People sometimes don’t appreciate just how reliant they are on the smooth running of the banking system. We have become accustomed to being able to use our debit cards to purchase goods in stores and online at any time we want and expect to be able to transfer money at the touch of a button via online and mobile banking. It’s quite common for all banks to suffer occasional technical outages but these tend to be short-lived and often only affect one of the many channels that banks offer. Occasionally, however, something more drastic goes wrong, which may have the potential to cause all the bank’s services to grind to a painful halt.
When a catastrophic technical failure hits a bank the impact upon customers can range from minor inconvenience to devastation. If we take a scenario where a bank’s main money transmission systems have fallen over, some of the consequences can include a delay in wages, benefits, or other income payments being processed, as well as an inability to keep track of account balances and, in some cases, an inability to access or move money.

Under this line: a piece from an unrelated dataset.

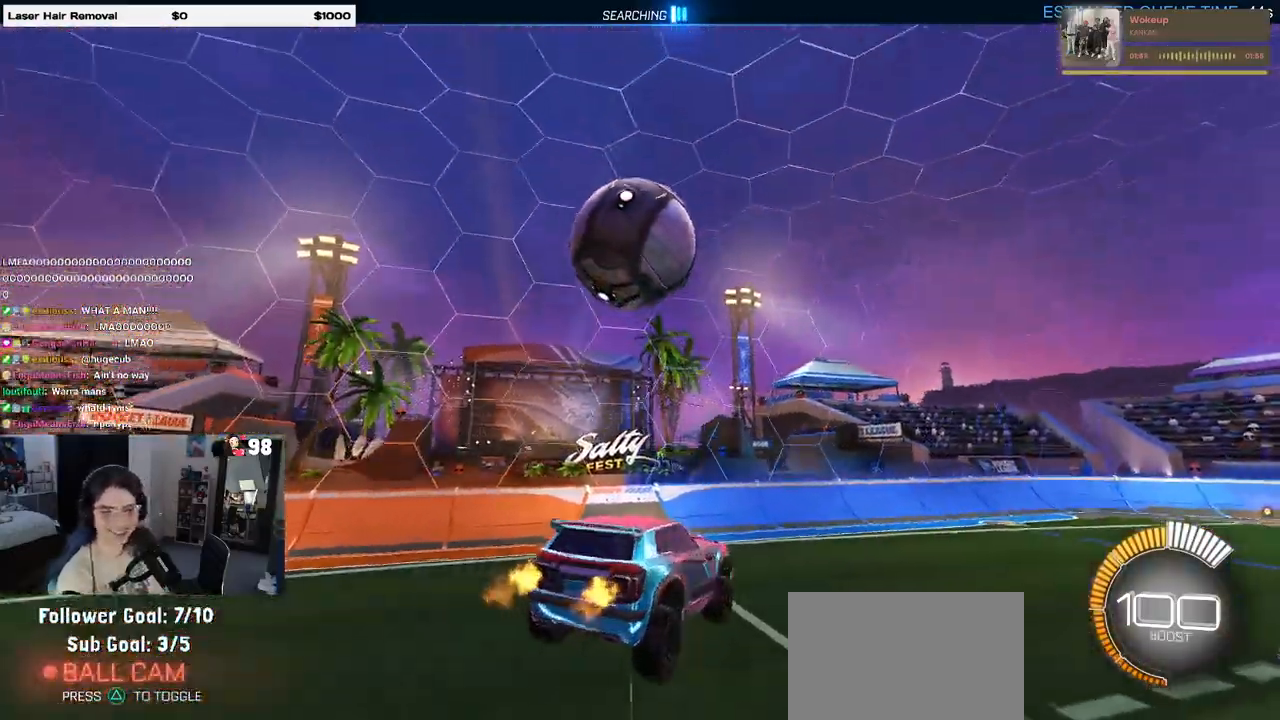
{"dt_ms": 500, "buttons": ["CROSS", "SQUARE", "R2"], "left_stick": "down-right", "right_stick": "center", "events": [[350, "left_stick", "down-right"], [400, "CROSS", "down"]]}
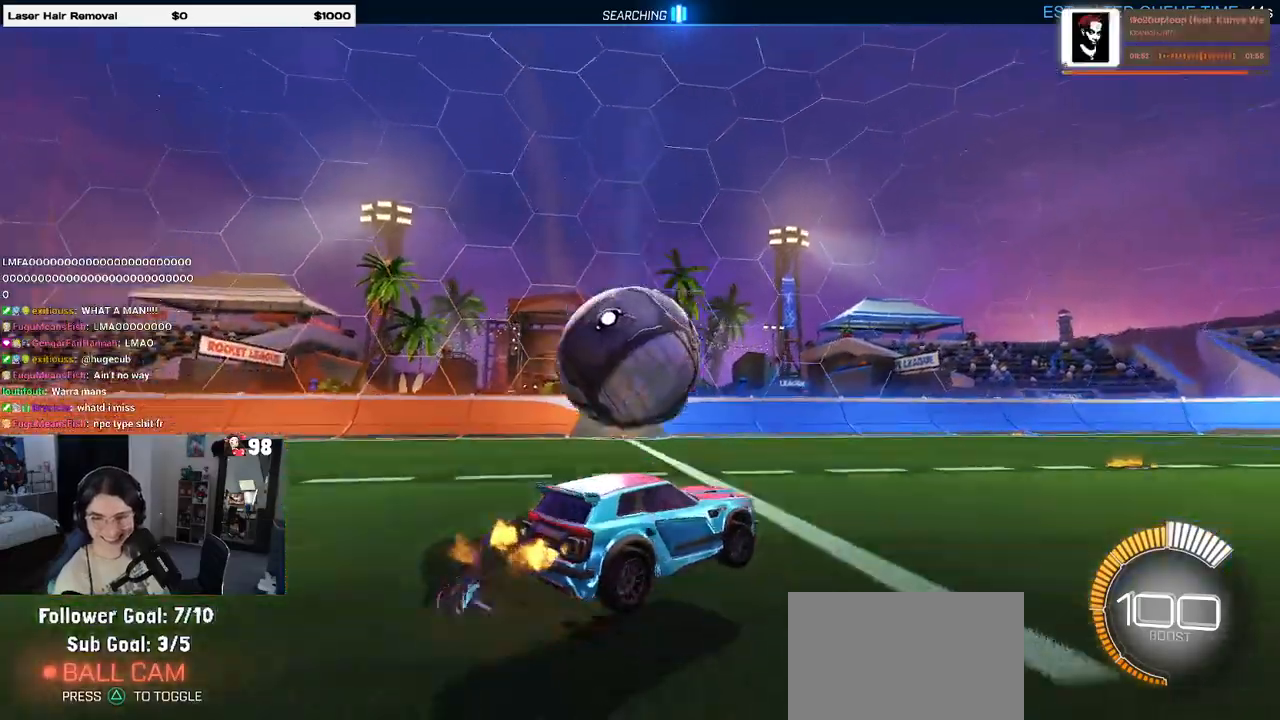
{"dt_ms": 500, "buttons": ["L1", "R2"], "left_stick": "down-right", "right_stick": "center", "events": [[167, "L1", "down"], [183, "SQUARE", "up"], [200, "CROSS", "up"]]}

We rely on being able to access our money to pay bills, keep our families fed, commute to work and to finance a million other things, both big and small. In an era where complete banking failures have become more common, many people have already started to make contingency plans. However, it’s worth considering how we can prevent total household meltdown if a more short-term technical failure hits our primary bank.
Keep a household emergency fund:
Worries about banks should not lead us to revert to stashing our savings under a mattress. However, there is merit in keeping a small reserve fund. This cash reserve will help you to buy essentials (such as groceries) if you were suddenly to lose your debit card or if your bank is temporarily unavailable.
Have a savings contingency fund and spread it across different banks:
Financial planners generally recommend that people hold back around three months’ worth of income in an instant access savings account, which can act as your savings contingency fund. Clearly, this may not be viable for everyone but the principal is sound – keep some money back in a savings account. Having all your eggs in one basket, however, can lead to a yolky mess if that basket develops a hole. With regards your hard accumulated savings funds, it’s often sensible to split them across a couple of banks. That means that if one bank suffers a problem, you should still be able to access funds from the other bank.
Have a credit card that’s with a different bank than your current/checking account:
Care needs to be exercised in relation to credit cards but, if used properly, they can be useful. Clearly, most of us usually use either a debit card or cash to make purchases but if your debit card isn’t working and you’re unable to get access to your current account money, then being able to temporarily revert to paying by credit card could be a life-saver.
Have food in the freezer and tins:
In a worst case scenario, where you are unable to access your money for a few days, those people who are able to fall back upon reserves of food are affected less than those who suddenly find that the cupboard is bare. Most families should be able make do with bits and pieces meals for a day or two by using up supplies that have been taking up room in the freezer or in cupboards.
Switch to monthly payments of electricity and gas if you can afford to:
It is usually low income households that are worst affected when a bank’s technical outage leads to a temporary inability to access cash. They are less likely to have access to alternative sources of money and are more likely to be living on a week to week basis in terms of their household budgeting. They are also much more likely to still be reliant on electricity and gas meters that require regular ad hoc payments to retain a supply of lighting and heating and being without either of these commodities is traumatic, especially for households with children. Where it can be afforded, paying by monthly direct debit is a better way of minimising the risk of being cut off.
Where a major bank technical failure occurs, you can be sure that your bank will be doing everything humanely possible to get their electronic systems back up and running again. However, it is an inevitable consequence of our 21st century reliance on technology that major inconvenience will ensue if or when core databases, servers or other computer systems grind to a halt.